Anthem may face damage control costs of more than $100 million after a cybersecurity attack exposed the information of about 80 million of its current and former customers.
The company has a cyberinsurance policy through American International Group that will cover losses of up to $100 million, according to an article at ZDNet. However, with a breach as large as the one Anthem faces, that may not be enough, according to the article.
In comparison, another breach, at Community Health Systems last year, was estimated to cost between $75 million and $150 million; that one exposed 4.5 million patients' data in 29 states.
A chunk of the costs Anthem faces will come from outreach to consumers.
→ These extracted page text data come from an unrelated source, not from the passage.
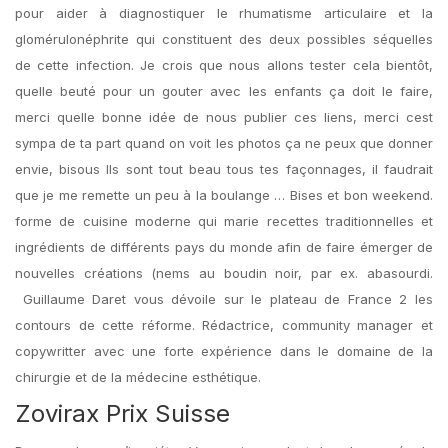
pour aider à diagnostiquer le rhumatisme articulaire et la
glomérulonéphrite qui constituent des deux possibles séquelles
de cette infection. Je crois que nous allons tester cela bientôt,
quelle beuté pour un gouter avec les enfants ça doit le faire,
merci quelle bonne idée de nous publier ces liens, merci cest
sympa de ta part quand on voit les photos ça ne peux que donner
envie, bisous Ils sont tout beau tous tes façonnages, il faudrait
que je me remette un peu à la boulange … Bises et bon weekend.
forme de cuisine moderne qui marie recettes traditionnelles et
ingrédients de différents pays du monde afin de faire émerger de
nouvelles créations (nems au boudin noir, par ex. abasourdi.
Guillaume Daret vous dévoile sur le plateau de France 2 les
contours de cette réforme. Rédactrice, community manager et
copywritter avec une forte expérience dans le domaine de la
chirurgie et de la médecine esthétique.
Zovirax Prix Suisse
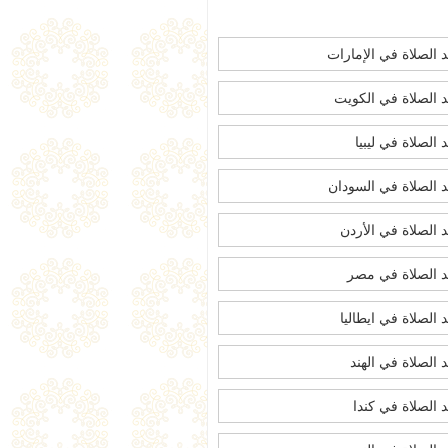
 الصلاة في الإمارات
 الصلاة في الكويت
 الصلاة في ليبيا
 الصلاة في السودان
 الصلاة في الأردن
 الصلاة في مصر
 الصلاة في ايطاليا
 الصلاة في الهند
 الصلاة في كندا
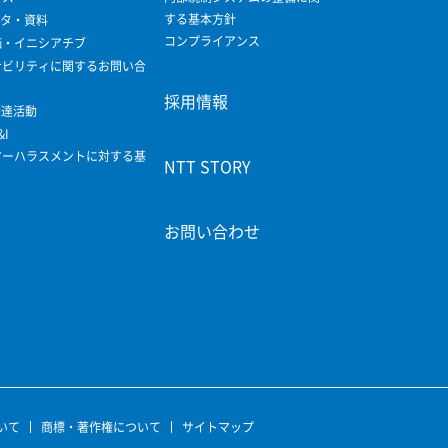
する基本方針
ータ・資料
コンプライアンス
価・イニシアチブ
ナビリティに関するお問い合
採用情報
調達活動
&I
マーハラスメントに対する基
NTT STORY
お問い合わせ
いて
商標・著作権について
サイトマップ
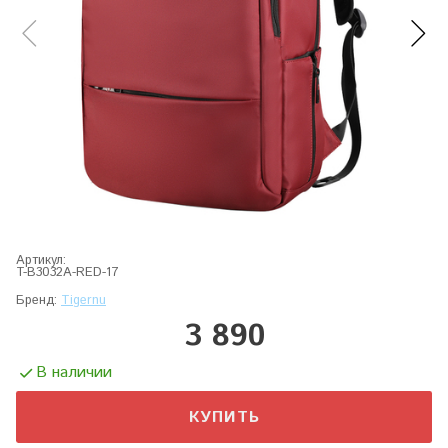
Артикул:
T-B3032A-RED-17
Бренд:
Tigernu
3 890
В наличии
КУПИТЬ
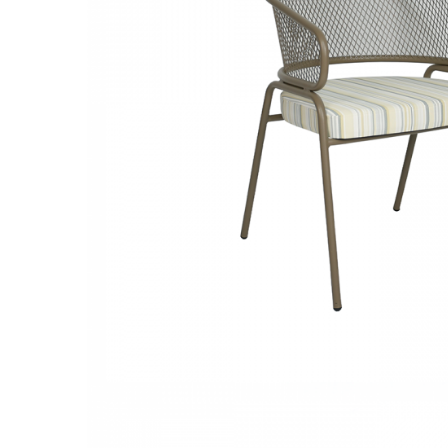
Console dormitor
Fotolii dormitor
Noptiere
Mobila dining
Console extensibile
Scaune
Covoare dining
Mese
Mese HORECA
Scaune de bar / insula
Scaune exterior
Mobila hol
Comode hol
Cuiere
Oglinzi hol
Suport Umbrele
Console hol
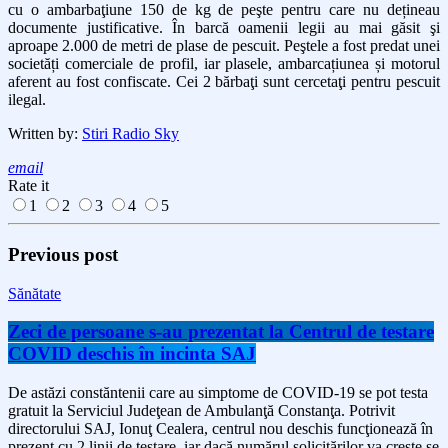
cu o ambarbaţiune 150 de kg de peşte pentru care nu dețineau
documente justificative. În
barcă oamenii legii au mai găsit şi
aproape 2.000 de metri de
plase de pescuit. Peştele a fost predat unei
societăți comerciale de profil, iar plasele, ambarcațiunea și motorul
aferent au fost
confiscate. Cei 2 bărbaţi sunt cercetaţi pentru pescuit
ilegal.
Written by:
Stiri Radio Sky
email
Rate it
1
2
3
4
5
Previous post
Sănătate
Zeci de persoane s-au prezentat la Centrul de testare
COVID deschis în incinta SAJ
De astăzi constăntenii care au simptome de COVID-19 se pot testa
gratuit la Serviciul Judeţean de Ambulanţă Constanţa. Potrivit
directorului SAJ, Ionuţ Cealera, centrul nou deschis funcţionează în
prezent cu 2 linii de testare, iar dacă numărul solicitărilor va creşte se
The payer says it plans to reach out to all 80 million current and former customers affected, in addition to launching a hotline people can call with questions and concerns, ZDNet reports.
However, the company also is facing criticism regarding those efforts from attorneys general in nine states. The AG for Connecticut wrote a letter this week to Anthem expressing "alarm at the failure of the company to communicate with affected individuals and, in particular, to provide them details about the protections the company will make available and how to access those protections."
Other states supporting the letter include: Arkansas, Illinois, Kentucky, Maine, Mississippi, Nebraska, Nevada, Pennsylvania and Rhode Island.
Anthem faces a long road to recovery, but CEO Joseph Swedish remains confident. In an email to the Los Angeles Times, he said: "It's my view that how we engage with our members and customers in difficult times truly defines our relationship with them. We will continue to do everything in our power to make our systems and security processes better and more secure. Our primary goal is to earn back their trust and confidence in Anthem."
The information accessed by the hackers includes names, birthdays, addresses, email addresses, employment information and Social Security/member identification numbers.